**REQUIREMENT**
For every record below, write out an exact copy.

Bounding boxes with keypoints
==============================

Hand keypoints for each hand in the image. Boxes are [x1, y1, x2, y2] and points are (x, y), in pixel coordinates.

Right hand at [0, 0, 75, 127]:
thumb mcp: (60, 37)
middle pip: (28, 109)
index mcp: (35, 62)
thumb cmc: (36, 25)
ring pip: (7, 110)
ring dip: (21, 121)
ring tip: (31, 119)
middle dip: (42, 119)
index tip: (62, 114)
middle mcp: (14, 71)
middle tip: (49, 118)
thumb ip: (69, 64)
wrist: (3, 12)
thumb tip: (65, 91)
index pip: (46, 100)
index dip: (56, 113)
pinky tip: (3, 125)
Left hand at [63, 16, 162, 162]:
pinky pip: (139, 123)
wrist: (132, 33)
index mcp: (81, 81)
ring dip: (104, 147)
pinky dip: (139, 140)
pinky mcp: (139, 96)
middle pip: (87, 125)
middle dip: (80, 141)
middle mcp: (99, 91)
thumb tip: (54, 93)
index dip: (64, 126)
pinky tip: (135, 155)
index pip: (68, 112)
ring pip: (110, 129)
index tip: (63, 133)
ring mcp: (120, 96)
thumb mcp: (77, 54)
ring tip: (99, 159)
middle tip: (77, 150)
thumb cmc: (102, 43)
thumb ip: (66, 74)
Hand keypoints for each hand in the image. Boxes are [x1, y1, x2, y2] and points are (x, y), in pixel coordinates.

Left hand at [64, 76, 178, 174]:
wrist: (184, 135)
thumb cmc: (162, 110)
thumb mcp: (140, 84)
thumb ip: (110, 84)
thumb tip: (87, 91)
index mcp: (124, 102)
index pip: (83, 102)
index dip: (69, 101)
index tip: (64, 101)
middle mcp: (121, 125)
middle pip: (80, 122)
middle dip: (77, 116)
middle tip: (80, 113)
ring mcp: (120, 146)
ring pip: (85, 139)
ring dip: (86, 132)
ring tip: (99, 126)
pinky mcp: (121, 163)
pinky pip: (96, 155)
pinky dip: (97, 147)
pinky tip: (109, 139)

==============================

**ANSWER BELOW**
Hand keypoints for each hand in the image. Boxes are [x1, y1, x2, y2] and points are (x, y), in pixel coordinates.

Right hand at [0, 0, 75, 127]:
thumb mcp: (60, 37)
middle pip: (28, 109)
index mcp: (35, 62)
thumb cmc: (36, 25)
ring pip: (7, 110)
ring dip: (21, 121)
ring tip: (31, 119)
middle dip: (42, 119)
index tip: (62, 114)
middle mcp: (14, 71)
middle tip: (49, 118)
thumb ip: (69, 64)
wrist: (3, 12)
thumb tip: (65, 91)
index pip: (46, 100)
index dip: (56, 113)
pinky tip: (3, 125)
Left hand at [63, 16, 162, 162]:
pinky pip: (139, 123)
wrist: (132, 33)
index mcp: (81, 81)
ring dip: (104, 147)
pinky dip: (139, 140)
pinky mcp: (139, 96)
middle pip: (87, 125)
middle dip: (80, 141)
middle mcp: (99, 91)
thumb tip: (54, 93)
index dip: (64, 126)
pinky tip: (135, 155)
index pip: (68, 112)
ring pip: (110, 129)
index tip: (63, 133)
ring mcp: (120, 96)
thumb mcp: (77, 54)
ring tip: (99, 159)
middle tip: (77, 150)
thumb cmc: (102, 43)
thumb ip: (66, 74)
Hand keypoints for each hand in the image. Boxes are [x1, y1, x2, y2] and points are (x, y), in pixel coordinates.

Left hand at [64, 76, 178, 174]:
wrist: (184, 135)
thumb cmc: (162, 110)
thumb mcp: (140, 84)
thumb ip: (110, 84)
thumb tip: (87, 91)
index mcp: (124, 102)
index pip: (83, 102)
index dip: (69, 101)
index tip: (64, 101)
middle mcp: (121, 125)
middle pip: (80, 122)
middle dip: (77, 116)
middle tip: (80, 113)
ring mcp: (120, 146)
ring pip: (85, 139)
ring dip: (86, 132)
ring tip: (99, 126)
pinky mcp: (121, 163)
pinky pip: (96, 155)
pinky dip: (97, 147)
pinky tip: (109, 139)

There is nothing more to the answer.